[SUPPLIED MATERIAL — start]
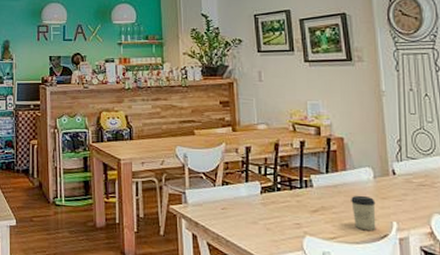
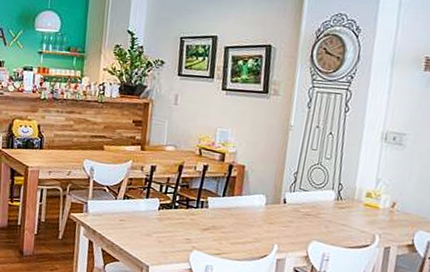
cup: present [351,195,376,231] -> none [239,218,263,250]

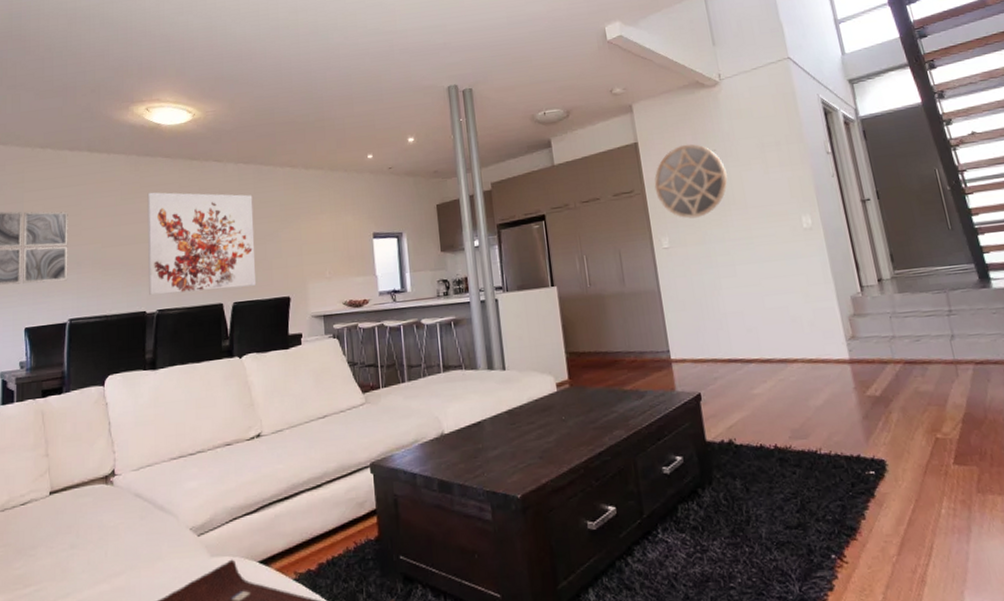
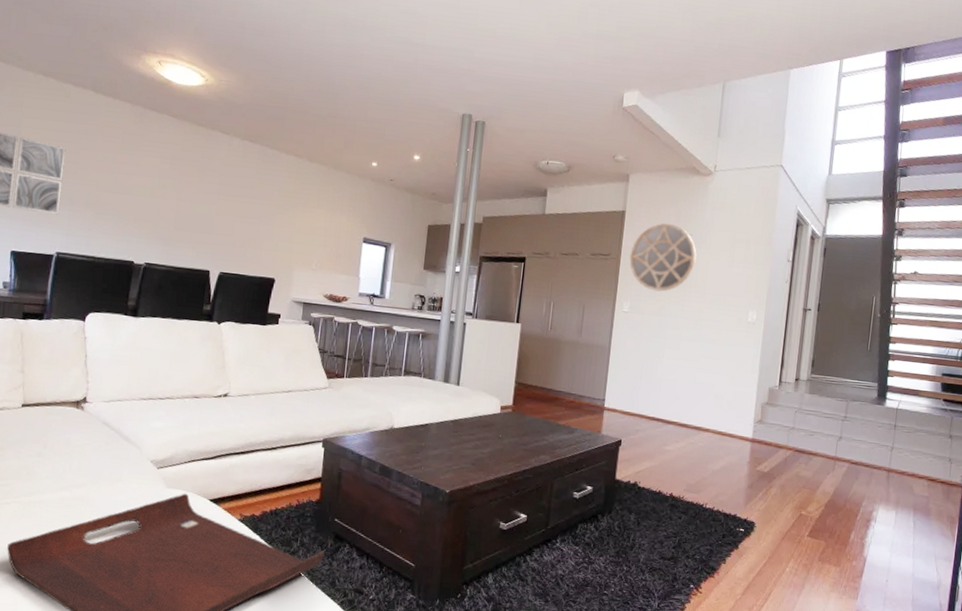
wall art: present [147,192,257,296] -> none [139,147,254,261]

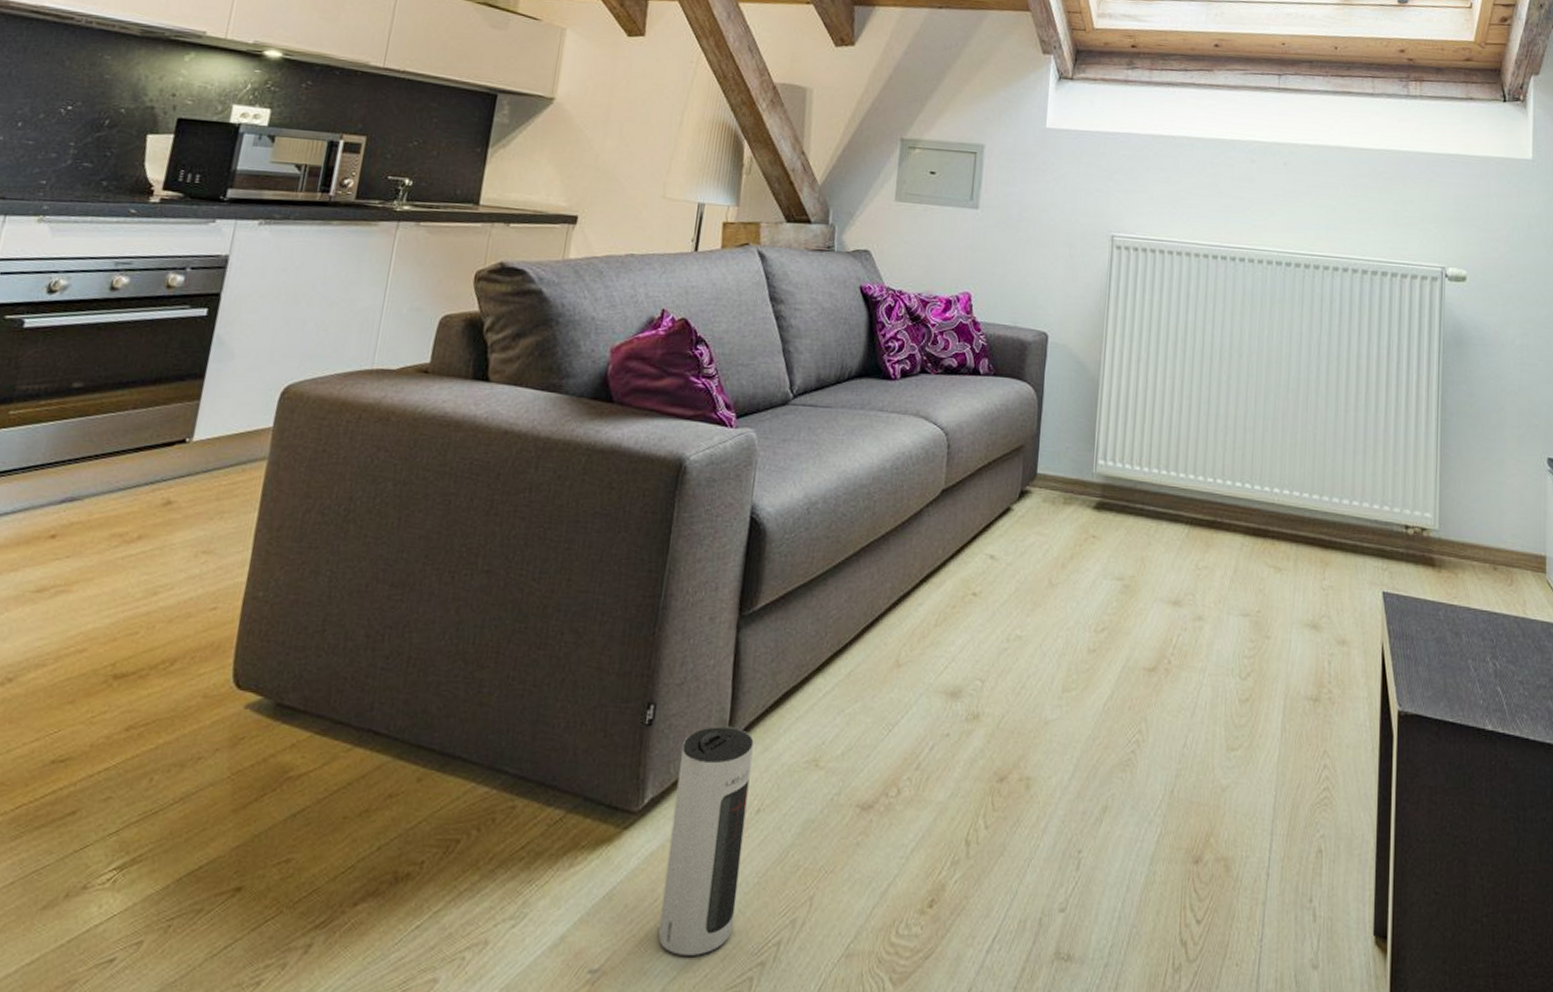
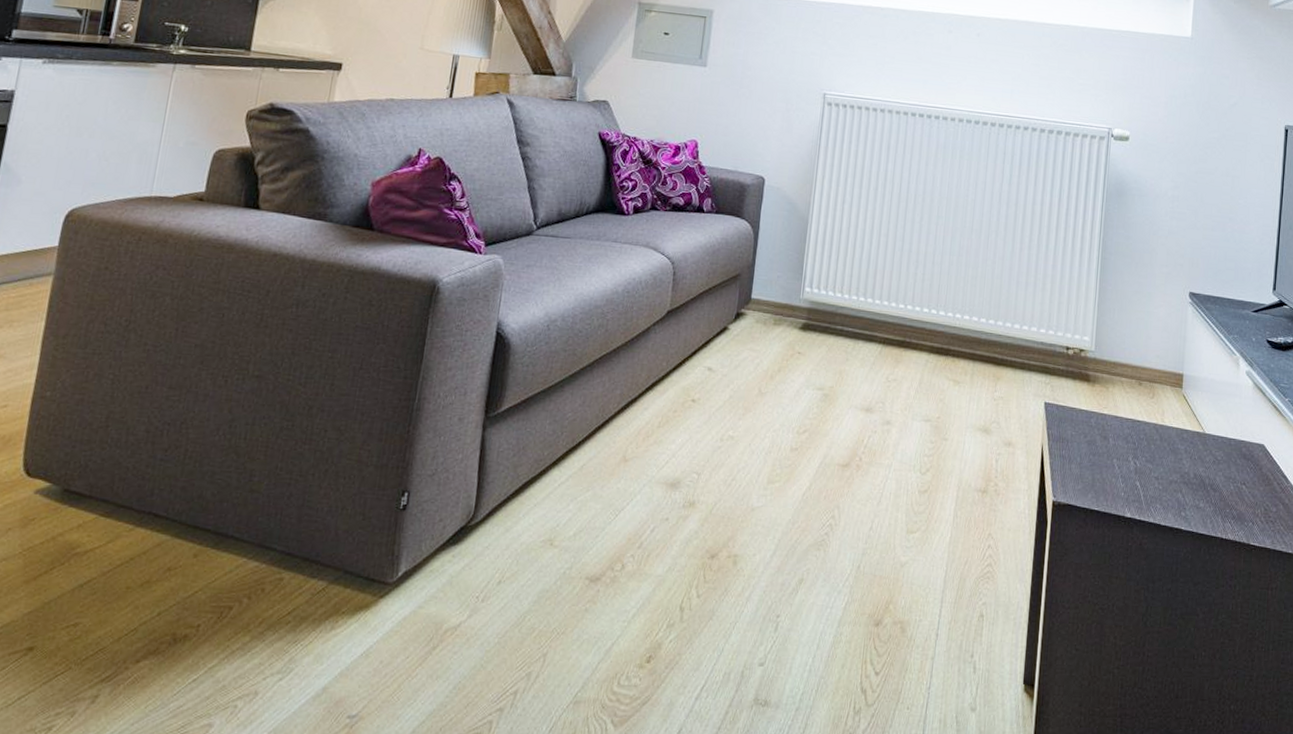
speaker: present [658,725,754,957] -> none [409,510,497,705]

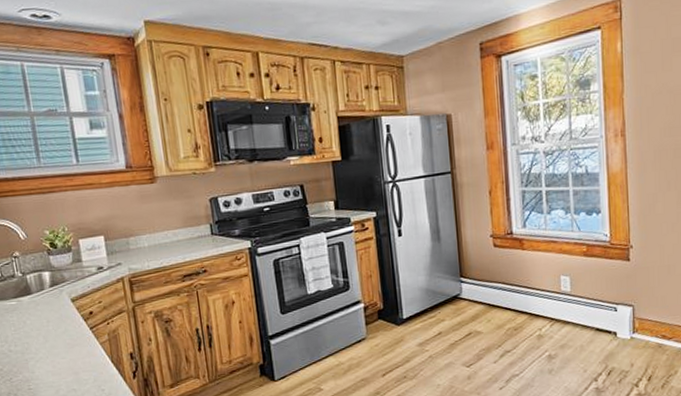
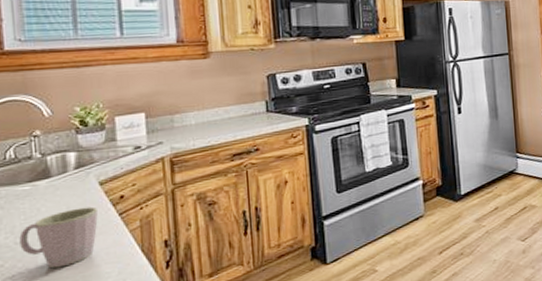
mug: none [12,321,74,374] -> present [19,206,98,269]

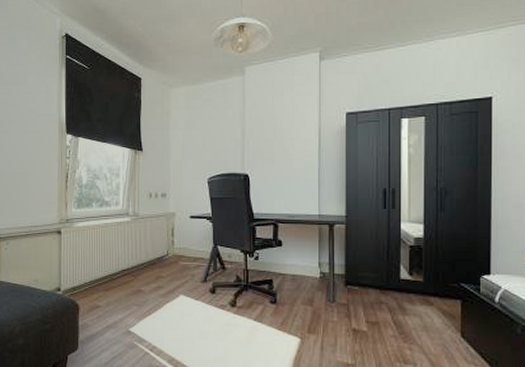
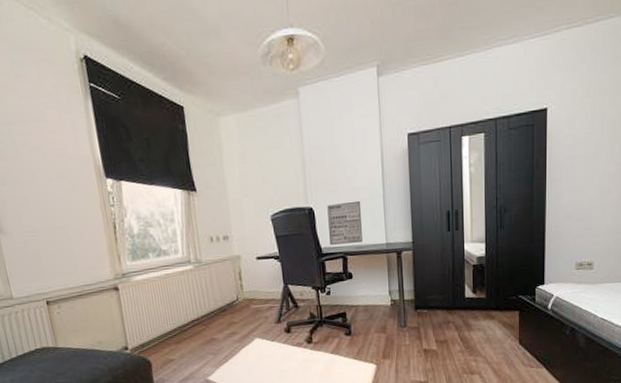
wall art: none [262,171,296,212] -> present [327,200,363,246]

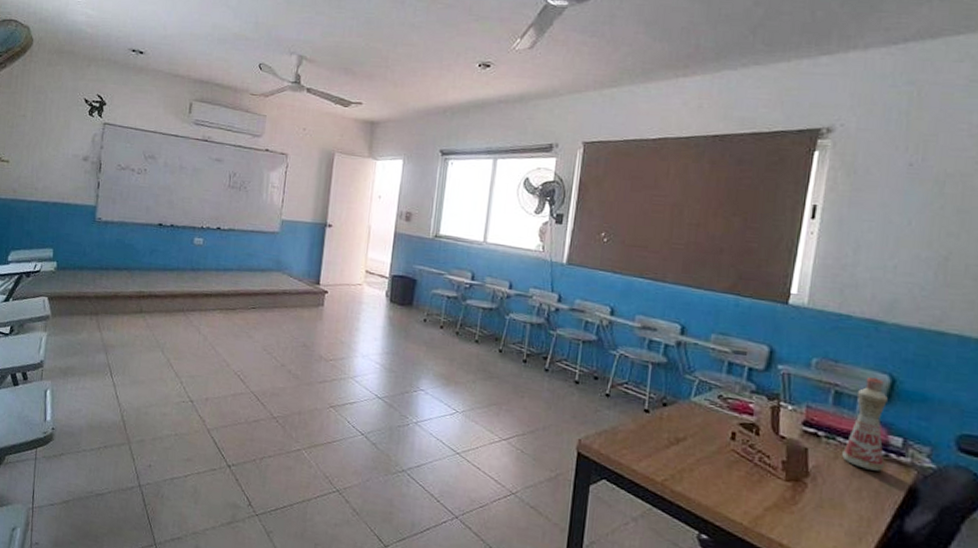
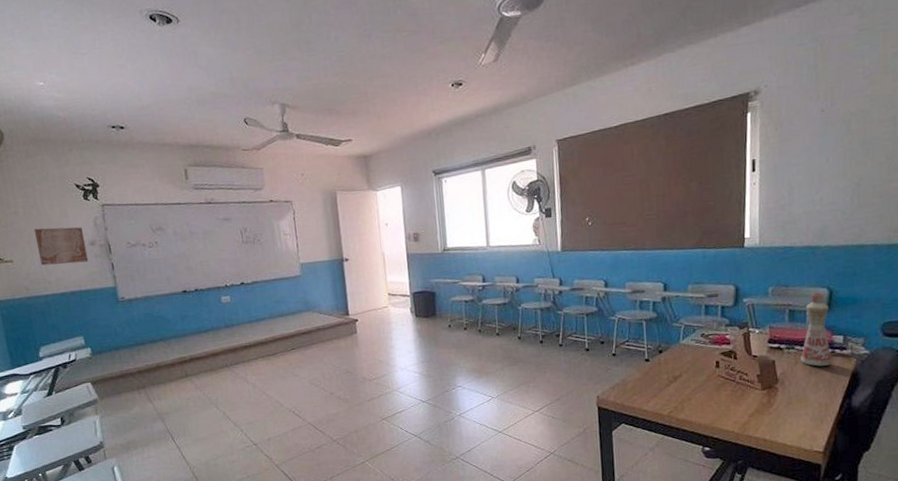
wall art: none [33,134,80,176] -> present [34,227,89,266]

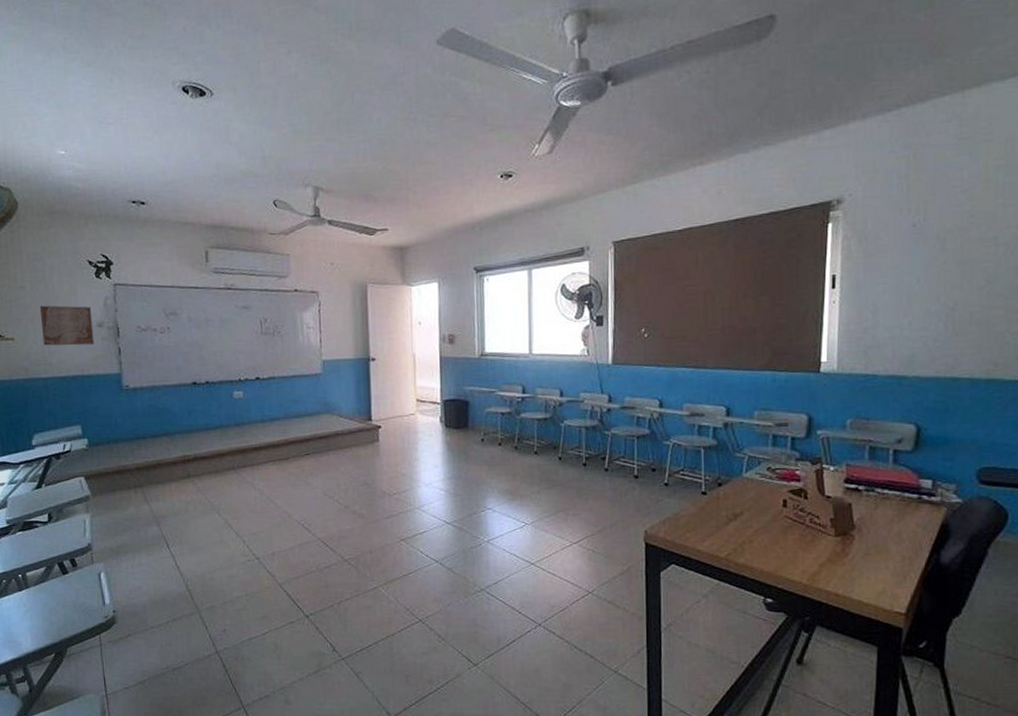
bottle: present [801,293,832,367] -> none [882,429,918,514]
[SUPPLIED MATERIAL — finish]
▶ **DIRECTIONS**:
Please retype, exactly as they appear, the lines from the one with "speaker: present [658,725,754,957]" through the final line of the material, both included, and drop any pictures.

▶ **TASK RESULT**:
speaker: present [658,725,754,957] -> none [409,510,497,705]

mug: none [12,321,74,374] -> present [19,206,98,269]

wall art: none [262,171,296,212] -> present [327,200,363,246]

wall art: none [33,134,80,176] -> present [34,227,89,266]

bottle: present [801,293,832,367] -> none [882,429,918,514]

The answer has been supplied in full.